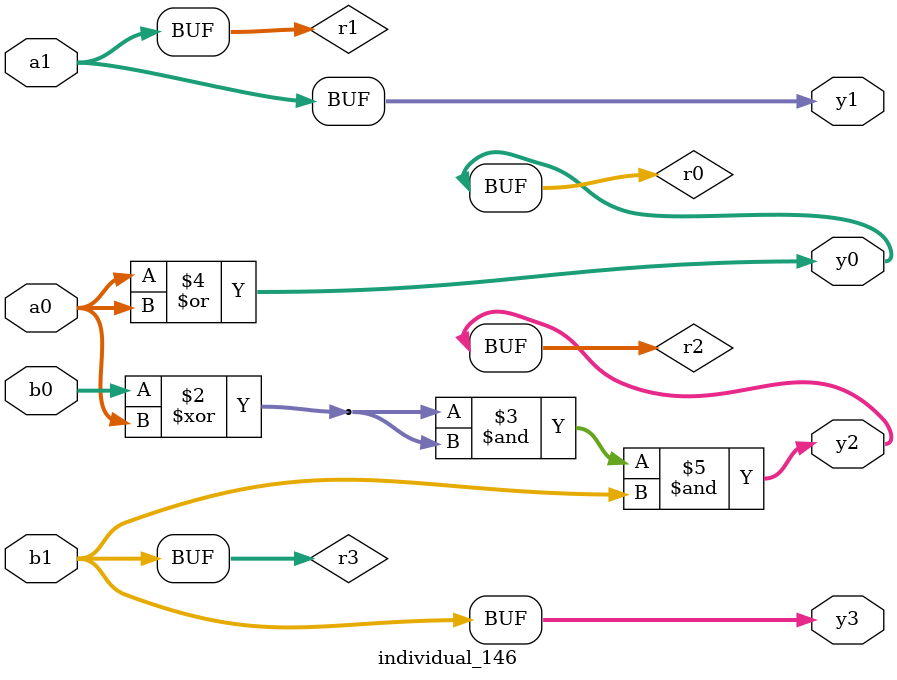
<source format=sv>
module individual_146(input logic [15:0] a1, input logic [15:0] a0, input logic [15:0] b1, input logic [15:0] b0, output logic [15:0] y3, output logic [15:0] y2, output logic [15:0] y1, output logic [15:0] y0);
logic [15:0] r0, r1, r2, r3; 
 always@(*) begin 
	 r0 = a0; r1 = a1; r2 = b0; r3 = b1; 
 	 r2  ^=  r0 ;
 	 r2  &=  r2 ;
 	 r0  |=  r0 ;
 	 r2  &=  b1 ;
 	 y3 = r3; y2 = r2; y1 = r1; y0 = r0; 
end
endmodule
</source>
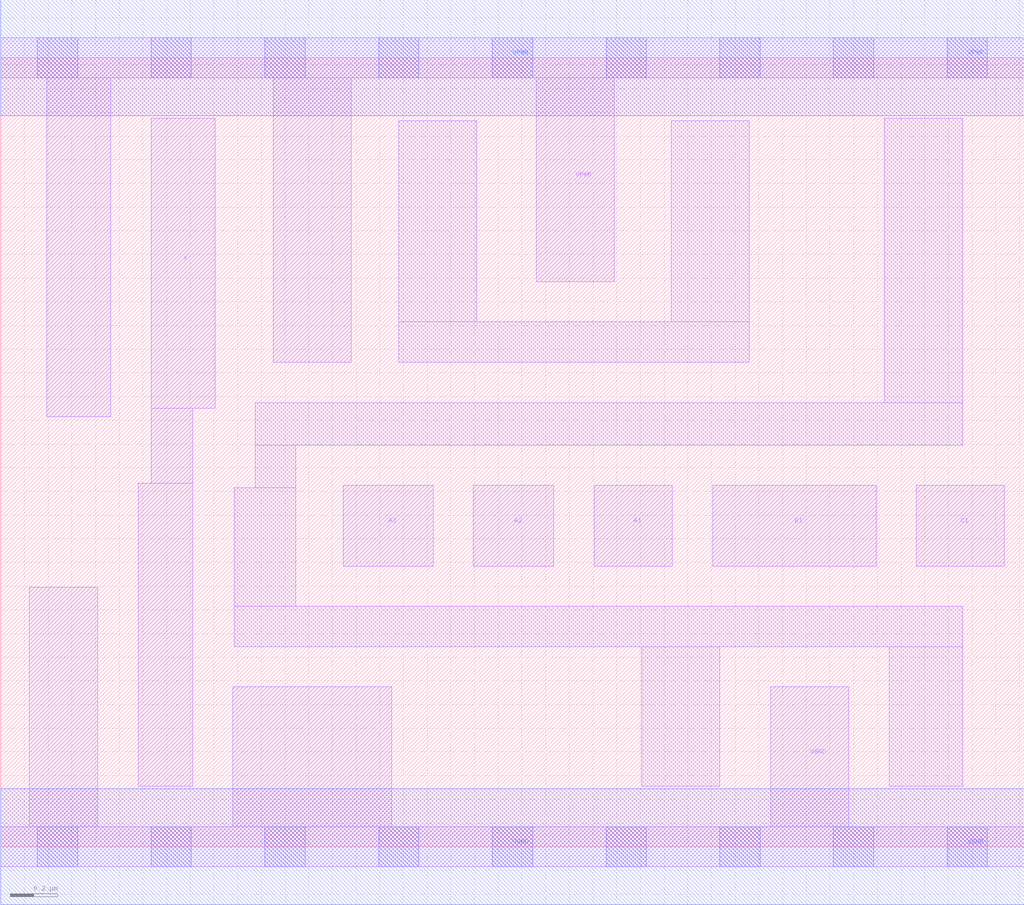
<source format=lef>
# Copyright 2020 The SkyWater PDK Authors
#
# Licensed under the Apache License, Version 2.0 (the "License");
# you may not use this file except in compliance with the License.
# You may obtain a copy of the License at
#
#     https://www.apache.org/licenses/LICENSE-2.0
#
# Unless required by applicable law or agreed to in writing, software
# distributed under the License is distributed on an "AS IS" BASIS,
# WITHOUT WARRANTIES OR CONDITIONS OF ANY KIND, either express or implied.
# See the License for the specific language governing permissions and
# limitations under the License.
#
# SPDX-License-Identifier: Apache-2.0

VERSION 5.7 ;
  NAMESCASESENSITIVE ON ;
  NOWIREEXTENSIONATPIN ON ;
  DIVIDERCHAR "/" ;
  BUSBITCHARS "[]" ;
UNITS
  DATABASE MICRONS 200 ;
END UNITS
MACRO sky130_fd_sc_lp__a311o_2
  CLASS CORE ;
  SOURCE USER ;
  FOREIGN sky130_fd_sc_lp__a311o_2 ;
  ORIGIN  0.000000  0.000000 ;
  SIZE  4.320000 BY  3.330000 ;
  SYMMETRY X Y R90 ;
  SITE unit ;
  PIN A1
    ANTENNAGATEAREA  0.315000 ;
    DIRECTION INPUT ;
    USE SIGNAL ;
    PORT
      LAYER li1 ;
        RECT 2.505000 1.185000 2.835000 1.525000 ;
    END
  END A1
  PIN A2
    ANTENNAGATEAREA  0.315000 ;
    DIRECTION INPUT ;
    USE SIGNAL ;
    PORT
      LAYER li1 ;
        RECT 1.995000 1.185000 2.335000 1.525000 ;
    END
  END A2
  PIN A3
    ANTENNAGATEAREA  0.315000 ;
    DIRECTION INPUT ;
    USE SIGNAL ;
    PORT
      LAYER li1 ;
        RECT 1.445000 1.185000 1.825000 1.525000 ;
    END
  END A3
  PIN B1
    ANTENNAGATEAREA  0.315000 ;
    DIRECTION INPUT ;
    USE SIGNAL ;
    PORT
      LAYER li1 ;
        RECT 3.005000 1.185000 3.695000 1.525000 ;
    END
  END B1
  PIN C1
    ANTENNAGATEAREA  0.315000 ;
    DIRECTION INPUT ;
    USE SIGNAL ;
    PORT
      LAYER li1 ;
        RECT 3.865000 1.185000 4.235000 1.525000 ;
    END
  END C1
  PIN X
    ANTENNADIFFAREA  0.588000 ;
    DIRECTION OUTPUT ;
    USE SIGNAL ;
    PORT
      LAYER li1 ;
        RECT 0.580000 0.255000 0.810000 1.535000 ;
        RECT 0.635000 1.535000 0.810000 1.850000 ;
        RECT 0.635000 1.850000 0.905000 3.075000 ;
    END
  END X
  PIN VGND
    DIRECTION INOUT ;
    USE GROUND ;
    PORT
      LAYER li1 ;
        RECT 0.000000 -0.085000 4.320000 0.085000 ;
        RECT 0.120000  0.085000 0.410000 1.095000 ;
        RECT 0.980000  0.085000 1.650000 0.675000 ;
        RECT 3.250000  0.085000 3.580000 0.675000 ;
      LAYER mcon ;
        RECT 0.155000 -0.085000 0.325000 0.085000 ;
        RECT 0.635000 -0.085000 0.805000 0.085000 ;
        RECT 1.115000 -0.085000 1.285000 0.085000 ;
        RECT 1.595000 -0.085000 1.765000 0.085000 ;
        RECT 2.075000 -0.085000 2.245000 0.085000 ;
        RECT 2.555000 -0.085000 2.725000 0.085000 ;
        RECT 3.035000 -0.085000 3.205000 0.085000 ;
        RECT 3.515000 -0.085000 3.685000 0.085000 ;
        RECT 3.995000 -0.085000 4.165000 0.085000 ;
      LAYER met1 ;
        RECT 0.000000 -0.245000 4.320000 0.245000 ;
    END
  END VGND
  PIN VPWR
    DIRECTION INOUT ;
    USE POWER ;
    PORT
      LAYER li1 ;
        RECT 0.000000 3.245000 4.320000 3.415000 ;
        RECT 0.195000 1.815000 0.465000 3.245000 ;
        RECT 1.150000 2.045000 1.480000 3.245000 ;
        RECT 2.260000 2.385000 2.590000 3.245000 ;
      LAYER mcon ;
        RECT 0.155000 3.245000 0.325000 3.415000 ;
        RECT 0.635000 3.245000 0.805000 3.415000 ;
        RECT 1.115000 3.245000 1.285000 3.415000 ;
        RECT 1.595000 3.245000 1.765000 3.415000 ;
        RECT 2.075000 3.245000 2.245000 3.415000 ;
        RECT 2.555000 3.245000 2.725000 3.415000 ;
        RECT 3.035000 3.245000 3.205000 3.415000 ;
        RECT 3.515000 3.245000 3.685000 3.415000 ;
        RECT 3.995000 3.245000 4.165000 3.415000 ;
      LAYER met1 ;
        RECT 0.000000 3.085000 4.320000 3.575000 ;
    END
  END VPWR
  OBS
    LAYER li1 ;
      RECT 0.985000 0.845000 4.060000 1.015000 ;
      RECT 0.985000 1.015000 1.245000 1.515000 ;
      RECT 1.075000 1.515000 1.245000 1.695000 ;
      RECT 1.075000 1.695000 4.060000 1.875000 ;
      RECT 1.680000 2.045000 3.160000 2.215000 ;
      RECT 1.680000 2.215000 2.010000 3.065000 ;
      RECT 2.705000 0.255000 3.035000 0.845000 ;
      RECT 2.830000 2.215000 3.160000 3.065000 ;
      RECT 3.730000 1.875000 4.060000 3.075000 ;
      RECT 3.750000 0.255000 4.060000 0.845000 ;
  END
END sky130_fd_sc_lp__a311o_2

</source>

=-=-=-=-=

Exercise instructions | Output nothing but an exact retyping of the material, pictures excluded.

Written solution |
<source format=sv>
module individual_146(input logic [15:0] a1, input logic [15:0] a0, input logic [15:0] b1, input logic [15:0] b0, output logic [15:0] y3, output logic [15:0] y2, output logic [15:0] y1, output logic [15:0] y0);
logic [15:0] r0, r1, r2, r3; 
 always@(*) begin 
	 r0 = a0; r1 = a1; r2 = b0; r3 = b1; 
 	 r2  ^=  r0 ;
 	 r2  &=  r2 ;
 	 r0  |=  r0 ;
 	 r2  &=  b1 ;
 	 y3 = r3; y2 = r2; y1 = r1; y0 = r0; 
end
endmodule
</source>
<source format=lef>
# Copyright 2020 The SkyWater PDK Authors
#
# Licensed under the Apache License, Version 2.0 (the "License");
# you may not use this file except in compliance with the License.
# You may obtain a copy of the License at
#
#     https://www.apache.org/licenses/LICENSE-2.0
#
# Unless required by applicable law or agreed to in writing, software
# distributed under the License is distributed on an "AS IS" BASIS,
# WITHOUT WARRANTIES OR CONDITIONS OF ANY KIND, either express or implied.
# See the License for the specific language governing permissions and
# limitations under the License.
#
# SPDX-License-Identifier: Apache-2.0

VERSION 5.7 ;
  NAMESCASESENSITIVE ON ;
  NOWIREEXTENSIONATPIN ON ;
  DIVIDERCHAR "/" ;
  BUSBITCHARS "[]" ;
UNITS
  DATABASE MICRONS 200 ;
END UNITS
MACRO sky130_fd_sc_lp__a311o_2
  CLASS CORE ;
  SOURCE USER ;
  FOREIGN sky130_fd_sc_lp__a311o_2 ;
  ORIGIN  0.000000  0.000000 ;
  SIZE  4.320000 BY  3.330000 ;
  SYMMETRY X Y R90 ;
  SITE unit ;
  PIN A1
    ANTENNAGATEAREA  0.315000 ;
    DIRECTION INPUT ;
    USE SIGNAL ;
    PORT
      LAYER li1 ;
        RECT 2.505000 1.185000 2.835000 1.525000 ;
    END
  END A1
  PIN A2
    ANTENNAGATEAREA  0.315000 ;
    DIRECTION INPUT ;
    USE SIGNAL ;
    PORT
      LAYER li1 ;
        RECT 1.995000 1.185000 2.335000 1.525000 ;
    END
  END A2
  PIN A3
    ANTENNAGATEAREA  0.315000 ;
    DIRECTION INPUT ;
    USE SIGNAL ;
    PORT
      LAYER li1 ;
        RECT 1.445000 1.185000 1.825000 1.525000 ;
    END
  END A3
  PIN B1
    ANTENNAGATEAREA  0.315000 ;
    DIRECTION INPUT ;
    USE SIGNAL ;
    PORT
      LAYER li1 ;
        RECT 3.005000 1.185000 3.695000 1.525000 ;
    END
  END B1
  PIN C1
    ANTENNAGATEAREA  0.315000 ;
    DIRECTION INPUT ;
    USE SIGNAL ;
    PORT
      LAYER li1 ;
        RECT 3.865000 1.185000 4.235000 1.525000 ;
    END
  END C1
  PIN X
    ANTENNADIFFAREA  0.588000 ;
    DIRECTION OUTPUT ;
    USE SIGNAL ;
    PORT
      LAYER li1 ;
        RECT 0.580000 0.255000 0.810000 1.535000 ;
        RECT 0.635000 1.535000 0.810000 1.850000 ;
        RECT 0.635000 1.850000 0.905000 3.075000 ;
    END
  END X
  PIN VGND
    DIRECTION INOUT ;
    USE GROUND ;
    PORT
      LAYER li1 ;
        RECT 0.000000 -0.085000 4.320000 0.085000 ;
        RECT 0.120000  0.085000 0.410000 1.095000 ;
        RECT 0.980000  0.085000 1.650000 0.675000 ;
        RECT 3.250000  0.085000 3.580000 0.675000 ;
      LAYER mcon ;
        RECT 0.155000 -0.085000 0.325000 0.085000 ;
        RECT 0.635000 -0.085000 0.805000 0.085000 ;
        RECT 1.115000 -0.085000 1.285000 0.085000 ;
        RECT 1.595000 -0.085000 1.765000 0.085000 ;
        RECT 2.075000 -0.085000 2.245000 0.085000 ;
        RECT 2.555000 -0.085000 2.725000 0.085000 ;
        RECT 3.035000 -0.085000 3.205000 0.085000 ;
        RECT 3.515000 -0.085000 3.685000 0.085000 ;
        RECT 3.995000 -0.085000 4.165000 0.085000 ;
      LAYER met1 ;
        RECT 0.000000 -0.245000 4.320000 0.245000 ;
    END
  END VGND
  PIN VPWR
    DIRECTION INOUT ;
    USE POWER ;
    PORT
      LAYER li1 ;
        RECT 0.000000 3.245000 4.320000 3.415000 ;
        RECT 0.195000 1.815000 0.465000 3.245000 ;
        RECT 1.150000 2.045000 1.480000 3.245000 ;
        RECT 2.260000 2.385000 2.590000 3.245000 ;
      LAYER mcon ;
        RECT 0.155000 3.245000 0.325000 3.415000 ;
        RECT 0.635000 3.245000 0.805000 3.415000 ;
        RECT 1.115000 3.245000 1.285000 3.415000 ;
        RECT 1.595000 3.245000 1.765000 3.415000 ;
        RECT 2.075000 3.245000 2.245000 3.415000 ;
        RECT 2.555000 3.245000 2.725000 3.415000 ;
        RECT 3.035000 3.245000 3.205000 3.415000 ;
        RECT 3.515000 3.245000 3.685000 3.415000 ;
        RECT 3.995000 3.245000 4.165000 3.415000 ;
      LAYER met1 ;
        RECT 0.000000 3.085000 4.320000 3.575000 ;
    END
  END VPWR
  OBS
    LAYER li1 ;
      RECT 0.985000 0.845000 4.060000 1.015000 ;
      RECT 0.985000 1.015000 1.245000 1.515000 ;
      RECT 1.075000 1.515000 1.245000 1.695000 ;
      RECT 1.075000 1.695000 4.060000 1.875000 ;
      RECT 1.680000 2.045000 3.160000 2.215000 ;
      RECT 1.680000 2.215000 2.010000 3.065000 ;
      RECT 2.705000 0.255000 3.035000 0.845000 ;
      RECT 2.830000 2.215000 3.160000 3.065000 ;
      RECT 3.730000 1.875000 4.060000 3.075000 ;
      RECT 3.750000 0.255000 4.060000 0.845000 ;
  END
END sky130_fd_sc_lp__a311o_2

</source>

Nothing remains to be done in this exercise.